Segment Start: RECORDS FOR PROCESSING

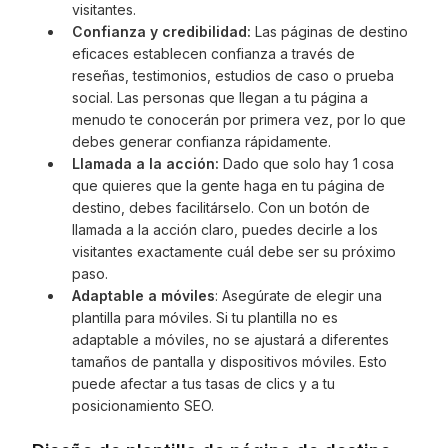
visitantes.
Confianza y credibilidad:
Las páginas de destino
eficaces establecen confianza a través de
reseñas, testimonios, estudios de caso o prueba
social. Las personas que llegan a tu página a
menudo te conocerán por primera vez, por lo que
debes generar confianza rápidamente.
Llamada a la acción:
Dado que solo hay 1 cosa
que quieres que la gente haga en tu página de
destino, debes facilitárselo. Con un botón de
llamada a la acción claro, puedes decirle a los
visitantes exactamente cuál debe ser su próximo
paso.
Adaptable a móviles
: Asegúrate de elegir una
plantilla para móviles. Si tu plantilla no es
adaptable a móviles, no se ajustará a diferentes
tamaños de pantalla y dispositivos móviles. Esto
puede afectar a tus tasas de clics y a tu
posicionamiento SEO.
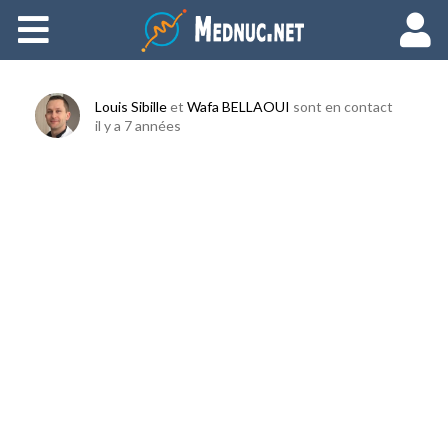
Ajouter du contenu
Louis Sibille
et
Wafa BELLAOUI
sont en contact
il y a 7 années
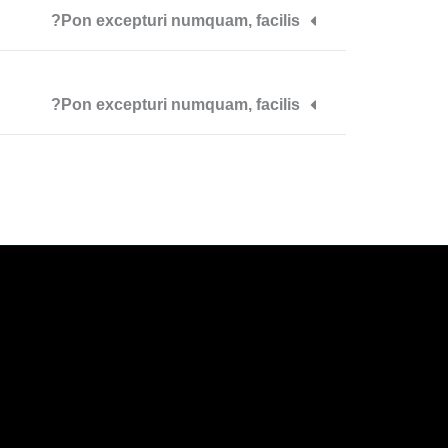
Pon excepturi numquam, facilis?
Pon excepturi numquam, facilis?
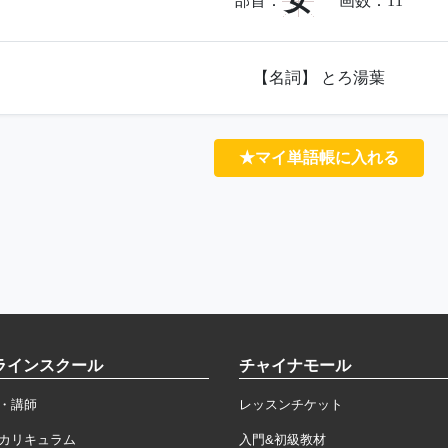
女
部首：
画数：
11
【名詞】 とろ湯葉
★マイ単語帳に入れる
ラインスクール
チャイナモール
・講師
レッスンチケット
カリキュラム
入門&初級教材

Segment End: RECORDS FOR PROCESSING

WORK ORDER:
Your answer must be the records above, copied exactly, with no pictures.

WRITTEN SOLUTION:
visitantes.
Confianza y credibilidad:
Las páginas de destino
eficaces establecen confianza a través de
reseñas, testimonios, estudios de caso o prueba
social. Las personas que llegan a tu página a
menudo te conocerán por primera vez, por lo que
debes generar confianza rápidamente.
Llamada a la acción:
Dado que solo hay 1 cosa
que quieres que la gente haga en tu página de
destino, debes facilitárselo. Con un botón de
llamada a la acción claro, puedes decirle a los
visitantes exactamente cuál debe ser su próximo
paso.
Adaptable a móviles
: Asegúrate de elegir una
plantilla para móviles. Si tu plantilla no es
adaptable a móviles, no se ajustará a diferentes
tamaños de pantalla y dispositivos móviles. Esto
puede afectar a tus tasas de clics y a tu
posicionamiento SEO.
Ajouter du contenu
Louis Sibille
et
Wafa BELLAOUI
sont en contact
il y a 7 années
Pon excepturi numquam, facilis?
Pon excepturi numquam, facilis?
女
部首：
画数：
11
【名詞】 とろ湯葉
★マイ単語帳に入れる
ラインスクール
チャイナモール
・講師
レッスンチケット
カリキュラム
入門&初級教材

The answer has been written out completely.